### RECORDS FOR PROCESSING ###
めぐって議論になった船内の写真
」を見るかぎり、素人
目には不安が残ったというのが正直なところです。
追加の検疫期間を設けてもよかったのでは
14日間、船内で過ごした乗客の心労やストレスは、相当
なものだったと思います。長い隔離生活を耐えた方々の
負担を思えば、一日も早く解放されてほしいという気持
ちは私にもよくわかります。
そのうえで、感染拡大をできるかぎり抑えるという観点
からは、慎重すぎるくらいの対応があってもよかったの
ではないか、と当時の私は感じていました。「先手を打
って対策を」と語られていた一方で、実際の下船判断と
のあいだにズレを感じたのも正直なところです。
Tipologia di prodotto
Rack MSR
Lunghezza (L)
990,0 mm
###
### RECORDS FOR PROCESSING ###
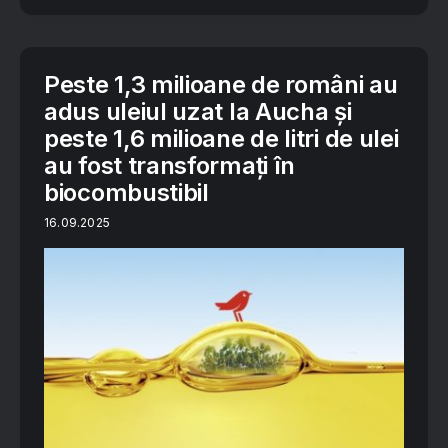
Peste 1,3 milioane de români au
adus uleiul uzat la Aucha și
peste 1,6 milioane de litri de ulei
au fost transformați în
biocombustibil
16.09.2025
###
### RECORDS FOR PROCESSING ###
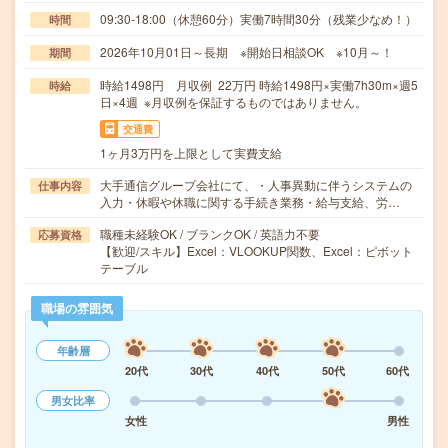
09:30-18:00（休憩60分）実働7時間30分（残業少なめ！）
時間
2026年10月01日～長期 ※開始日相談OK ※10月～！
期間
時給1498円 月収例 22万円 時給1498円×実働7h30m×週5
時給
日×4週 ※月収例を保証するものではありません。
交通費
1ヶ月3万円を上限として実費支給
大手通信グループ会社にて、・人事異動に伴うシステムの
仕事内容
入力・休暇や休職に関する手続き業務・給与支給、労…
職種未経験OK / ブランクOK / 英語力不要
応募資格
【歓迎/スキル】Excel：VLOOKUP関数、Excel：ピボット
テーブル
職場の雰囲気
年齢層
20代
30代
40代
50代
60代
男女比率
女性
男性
###
» YOUR ASSIGNMENT: Please report how many lines of the text above, read from the material, contain the word "milioane". Give only the number.

» RESULT OF THE EXERCISE: 2